## WORK REQUIRED
Below are records; the lines starting at the one with "customised to fit my specific" and ending at the one with "MagAO-X 2026A Day 25: What Happened?" must be reproduced exactly, both included. Pictures must not appear.

Stored items
========================

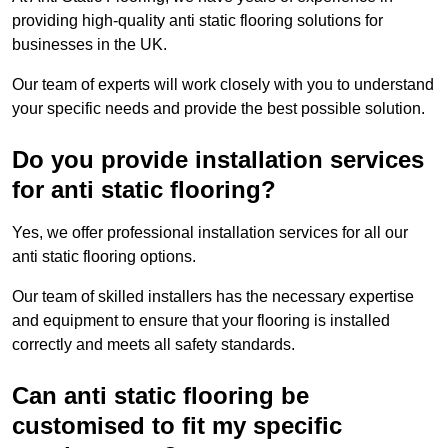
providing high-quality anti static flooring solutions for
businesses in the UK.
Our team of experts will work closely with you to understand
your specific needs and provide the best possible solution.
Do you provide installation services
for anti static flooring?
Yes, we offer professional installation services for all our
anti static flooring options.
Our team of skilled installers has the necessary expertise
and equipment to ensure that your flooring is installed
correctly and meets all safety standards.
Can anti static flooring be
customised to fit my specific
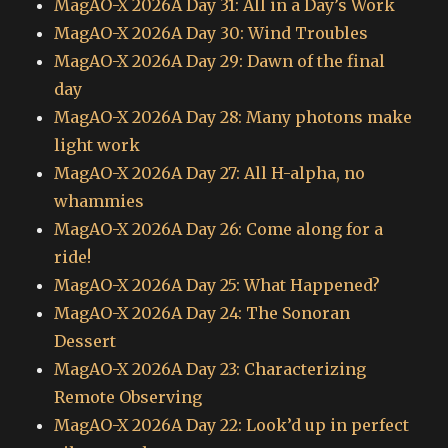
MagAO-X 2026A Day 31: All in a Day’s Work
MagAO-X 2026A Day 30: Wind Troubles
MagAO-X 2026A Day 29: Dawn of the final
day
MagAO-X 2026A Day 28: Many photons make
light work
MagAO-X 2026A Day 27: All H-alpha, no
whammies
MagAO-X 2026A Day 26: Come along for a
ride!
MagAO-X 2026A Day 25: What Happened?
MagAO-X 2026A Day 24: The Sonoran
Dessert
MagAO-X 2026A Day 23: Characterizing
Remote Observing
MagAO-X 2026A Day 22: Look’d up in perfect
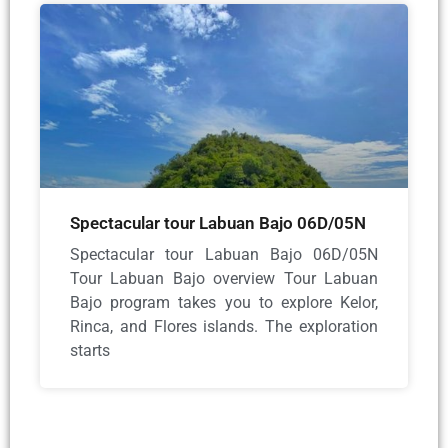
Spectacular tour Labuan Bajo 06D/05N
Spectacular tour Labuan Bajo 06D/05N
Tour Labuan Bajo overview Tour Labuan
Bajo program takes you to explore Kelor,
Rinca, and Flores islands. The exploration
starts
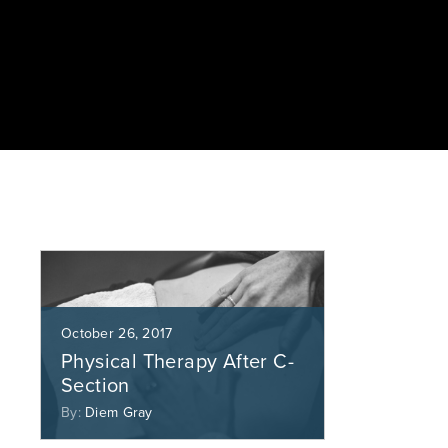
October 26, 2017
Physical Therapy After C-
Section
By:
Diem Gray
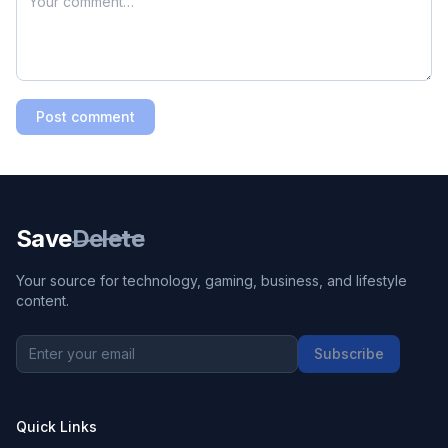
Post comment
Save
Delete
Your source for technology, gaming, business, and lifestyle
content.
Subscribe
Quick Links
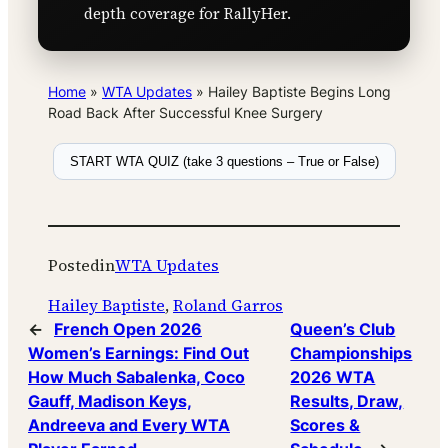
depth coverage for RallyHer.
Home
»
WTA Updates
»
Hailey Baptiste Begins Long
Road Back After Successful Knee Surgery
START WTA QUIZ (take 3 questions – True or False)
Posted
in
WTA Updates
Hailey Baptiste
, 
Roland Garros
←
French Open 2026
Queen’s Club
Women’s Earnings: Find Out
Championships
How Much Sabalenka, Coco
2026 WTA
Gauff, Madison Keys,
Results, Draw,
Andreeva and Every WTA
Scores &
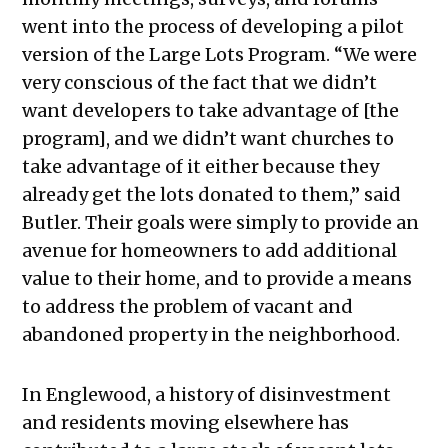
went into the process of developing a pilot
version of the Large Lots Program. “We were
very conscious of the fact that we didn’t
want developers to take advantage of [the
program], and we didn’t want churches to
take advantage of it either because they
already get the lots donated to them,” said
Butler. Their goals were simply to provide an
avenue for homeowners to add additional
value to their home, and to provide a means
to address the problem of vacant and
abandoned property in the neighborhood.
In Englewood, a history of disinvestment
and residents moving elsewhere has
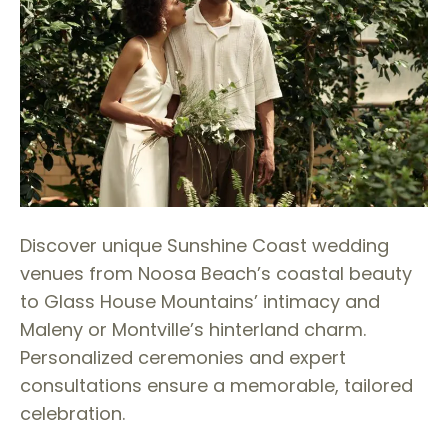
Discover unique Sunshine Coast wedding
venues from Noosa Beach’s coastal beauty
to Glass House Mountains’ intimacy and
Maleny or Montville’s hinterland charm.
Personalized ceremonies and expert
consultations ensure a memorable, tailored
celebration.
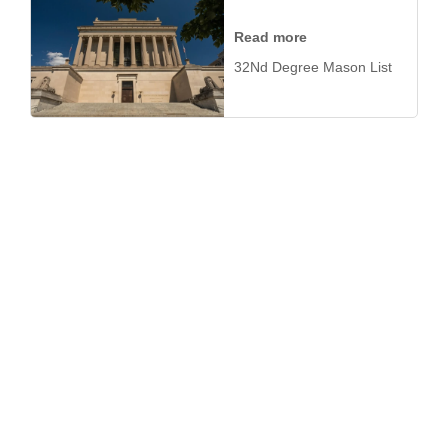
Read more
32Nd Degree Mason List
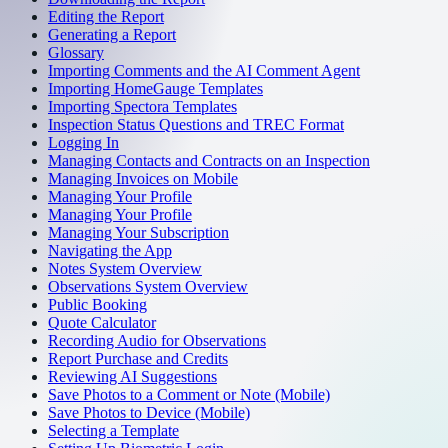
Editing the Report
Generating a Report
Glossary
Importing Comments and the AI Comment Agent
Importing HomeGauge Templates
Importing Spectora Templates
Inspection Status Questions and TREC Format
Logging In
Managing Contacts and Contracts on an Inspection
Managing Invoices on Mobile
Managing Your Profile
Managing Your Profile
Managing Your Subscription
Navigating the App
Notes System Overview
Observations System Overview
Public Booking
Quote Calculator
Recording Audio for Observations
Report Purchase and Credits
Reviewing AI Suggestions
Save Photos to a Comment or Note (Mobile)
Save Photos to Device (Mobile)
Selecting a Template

========================

## FINISHED EXERCISE
customised to fit my specific
MagAO-X 2026A Day 31: All in a Day’s Work
MagAO-X 2026A Day 30: Wind Troubles
MagAO-X 2026A Day 29: Dawn of the final
day
MagAO-X 2026A Day 28: Many photons make
light work
MagAO-X 2026A Day 27: All H-alpha, no
whammies
MagAO-X 2026A Day 26: Come along for a
ride!
MagAO-X 2026A Day 25: What Happened?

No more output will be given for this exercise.